Hunter and Uro partner, Philip Hunter, recently authored the following article on the rise of nuptial agreements for Family Law – market leader in family law, combining a portfolio of leading family law titles in print and online solutions.
Although in common parlance and phraseology, a “pre-nup” was treated with some trepidation by lawyers prior the leading 2010 case of Radmacher, heard in the Supreme Court. Overnight, the antediluvian reluctance by lawyers to encourage clients to embrace a pre-nup was cast aside, with perhaps just a little less enthusiasm than our American cousins.
In the seminal case, the Supreme Court considered the principles to be applied when deciding whether to hold a party to the terms of an ante-nuptial agreement. It held that the Court of Appeal had been correct in holding the husband to the terms of the pre-nuptial agreement, notwithstanding the fact that he had not received legal advice before signing the agreement some three months before the parties’ marriage. The Supreme Court held that the old rule that agreements providing for future separation were contrary to public policy was now obsolete and should be swept away.
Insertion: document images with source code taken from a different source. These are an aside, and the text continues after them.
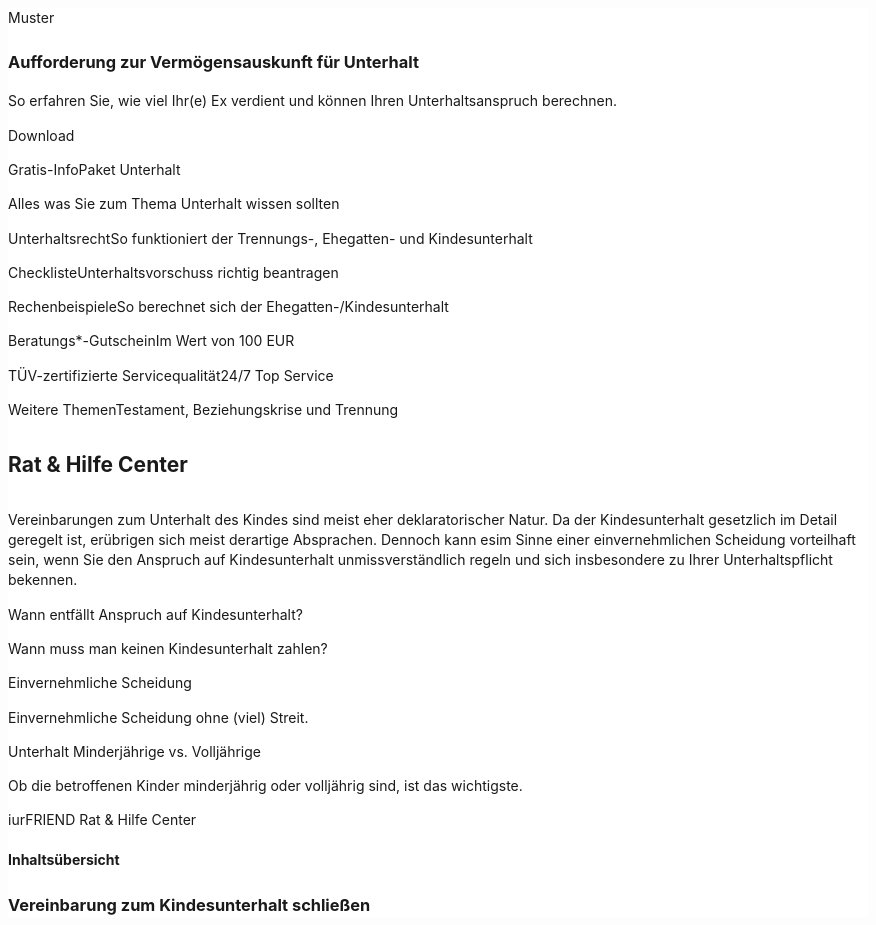 Muster

### Aufforderung zur Vermögensauskunft für Unterhalt

So erfahren Sie, wie viel Ihr(e) Ex verdient und können Ihren Unterhaltsanspruch berechnen.

Download

Gratis-InfoPaket Unterhalt

Alles was Sie zum Thema Unterhalt wissen sollten

UnterhaltsrechtSo funktioniert der Trennungs-, Ehegatten- und Kindesunterhalt

ChecklisteUnterhaltsvorschuss richtig beantragen

RechenbeispieleSo berechnet sich der Ehegatten-/Kindesunterhalt

Beratungs*-GutscheinIm Wert von 100 EUR

TÜV-zertifizierte Servicequalität24/7 Top Service

Weitere ThemenTestament, Beziehungskrise und Trennung

## Rat & Hilfe Center

## 

Vereinbarungen zum Unterhalt des Kindes sind meist eher deklaratorischer Natur. Da der Kindesunterhalt gesetzlich im Detail geregelt ist, erübrigen sich meist derartige Absprachen. Dennoch kann esim Sinne einer einvernehmlichen Scheidung vorteilhaft sein, wenn Sie den Anspruch auf Kindesunterhalt unmissverständlich regeln und sich insbesondere zu Ihrer Unterhaltspflicht bekennen.

Wann entfällt Anspruch auf Kindesunterhalt?

Wann muss man keinen Kindesunterhalt zahlen?

Einvernehmliche Scheidung

Einvernehmliche Scheidung ohne (viel) Streit.

Unterhalt Minderjährige vs. Volljährige

Ob die betroffenen Kinder minderjährig oder volljährig sind, ist das wichtigste.

iurFRIEND Rat & Hilfe Center

#### Inhaltsübersicht

### Vereinbarung zum Kindesunterhalt schließen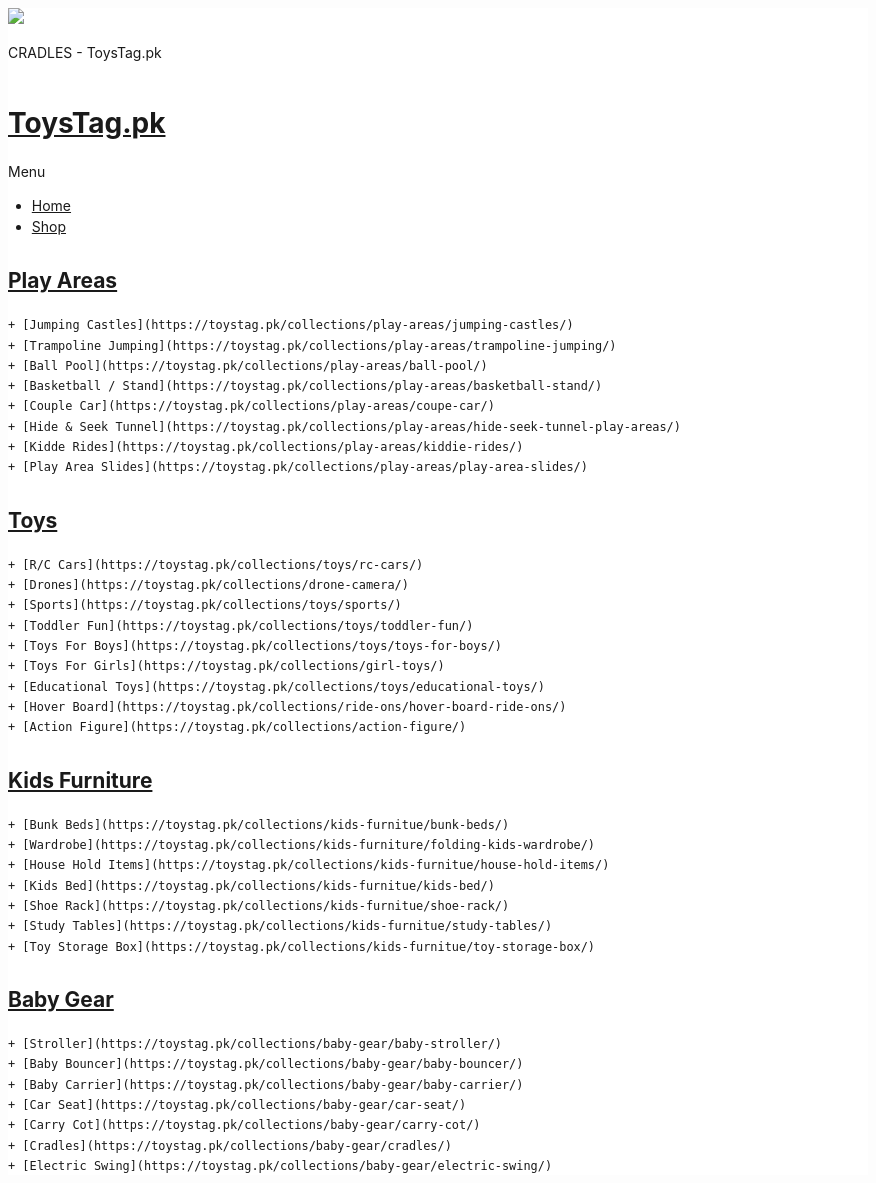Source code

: ![](https://www.facebook.com/tr?id=7044122112334300&ev=PageView&noscript=1)

CRADLES - ToysTag.pk

[ToysTag.pk](https://toystag.pk/)
=================================

Menu

* [Home](https://toystag.pk/)
* [Shop](https://toystag.pk/shop/) 

[Play Areas](https://toystag.pk/collections/play-areas/)
--------------------------------------------------------

	+ [Jumping Castles](https://toystag.pk/collections/play-areas/jumping-castles/)
	+ [Trampoline Jumping](https://toystag.pk/collections/play-areas/trampoline-jumping/)
	+ [Ball Pool](https://toystag.pk/collections/play-areas/ball-pool/)
	+ [Basketball / Stand](https://toystag.pk/collections/play-areas/basketball-stand/)
	+ [Couple Car](https://toystag.pk/collections/play-areas/coupe-car/)
	+ [Hide & Seek Tunnel](https://toystag.pk/collections/play-areas/hide-seek-tunnel-play-areas/)
	+ [Kidde Rides](https://toystag.pk/collections/play-areas/kiddie-rides/)
	+ [Play Area Slides](https://toystag.pk/collections/play-areas/play-area-slides/) 

[Toys](https://toystag.pk/collections/toys/)
--------------------------------------------

	+ [R/C Cars](https://toystag.pk/collections/toys/rc-cars/)
	+ [Drones](https://toystag.pk/collections/drone-camera/)
	+ [Sports](https://toystag.pk/collections/toys/sports/)
	+ [Toddler Fun](https://toystag.pk/collections/toys/toddler-fun/)
	+ [Toys For Boys](https://toystag.pk/collections/toys/toys-for-boys/)
	+ [Toys For Girls](https://toystag.pk/collections/girl-toys/)
	+ [Educational Toys](https://toystag.pk/collections/toys/educational-toys/)
	+ [Hover Board](https://toystag.pk/collections/ride-ons/hover-board-ride-ons/)
	+ [Action Figure](https://toystag.pk/collections/action-figure/) 

[Kids Furniture​](http://toystag.pk/collections/kids-furniture)
---------------------------------------------------------------

	+ [Bunk Beds](https://toystag.pk/collections/kids-furnitue/bunk-beds/)
	+ [Wardrobe](https://toystag.pk/collections/kids-furniture/folding-kids-wardrobe/)
	+ [House Hold Items](https://toystag.pk/collections/kids-furnitue/house-hold-items/)
	+ [Kids Bed](https://toystag.pk/collections/kids-furnitue/kids-bed/)
	+ [Shoe Rack](https://toystag.pk/collections/kids-furnitue/shoe-rack/)
	+ [Study Tables](https://toystag.pk/collections/kids-furnitue/study-tables/)
	+ [Toy Storage Box](https://toystag.pk/collections/kids-furnitue/toy-storage-box/) 

[Baby Gear​](https://toystag.pk/collections/baby-gear/)
-------------------------------------------------------

	+ [Stroller](https://toystag.pk/collections/baby-gear/baby-stroller/)
	+ [Baby Bouncer](https://toystag.pk/collections/baby-gear/baby-bouncer/)
	+ [Baby Carrier](https://toystag.pk/collections/baby-gear/baby-carrier/)
	+ [Car Seat](https://toystag.pk/collections/baby-gear/car-seat/)
	+ [Carry Cot](https://toystag.pk/collections/baby-gear/carry-cot/)
	+ [Cradles](https://toystag.pk/collections/baby-gear/cradles/)
	+ [Electric Swing](https://toystag.pk/collections/baby-gear/electric-swing/)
Although it perhaps might be fair to see that the take up on pre-nuptial agreements has not been as seismic as anticipated by some commentators, their continued popularity demonstrates that couples still have a significant appetite for protecting their assets, particularly amongst those engaging in marriage later in life, often for the second or third time.
Just like a pre-nuptial agreement, a post-nup spells out how a couple’s assets are to be distributed in the event of divorce. The difference being that a post-nup, as the name would suggest, is an agreement reached at any time after the marriage has begun. Like pre-nups, post-nups are not legally binding, but they do carry weight in the courts’ eyes, providing that they have been signed by both parties without duress following a process of disclosure and that both parties have received independent legal advice.
The Law Commission, the independent, statutory body advising on proposed changes to the law, recommends that a pre or post-nup should be considered binding on the parties, providing the parties’ needs are met.
Ongoing common law changes also points towards a greater use of pre-nups in the future. The recent ruling from the Court of Appeal in Hart v Hart, might arguably mean that it is vital to ensure there is a record of assets brought to the relationship prior to marriage, if it expects that needs of the parties will be readily met by any future matrimonial fruits. In this recent ruling, the Court of Appeal considered the wife’s appeal against a 2015 award of £3.5m from an asset pot of some £9.3m, after 23 years of marriage.
Post-nups are increasingly used when both husband and wife are earning but jointly decide one of them, frequently the wife, is going to take a career break to raise their children. In cases where her future earning capacity is likely to significantly diminish as a result, a post-nup can offer a comforting buffer and protection for any such reduction imposed on the wife in the event of divorce.
Additionally, post-nups continue to increase in popularity, reflecting the preference for high net worth individuals to negotiate a likely settlement outcome without the need for full and frank disclosure within court proceedings. In addition, these often high-profile individuals can seek to push a preference for concluding a settlement out of the glare of the public spotlight.
There is a tranche of society, largely formed of those with inherited wealth and high net worth, for whom we will likely see a continued increase in the use of nuptial agreements as part of a wide-ranging strategy to protect that wealth – in much the same way that off-shore storage of money and the use of financial trusts already forms part of that arsenal. These are frequently individuals for whom the sharing principle will apply, as needs are likely to be readily met. For the masses, in knowing that needs will trump all, take up for nuptial agreements is likely to be more modest.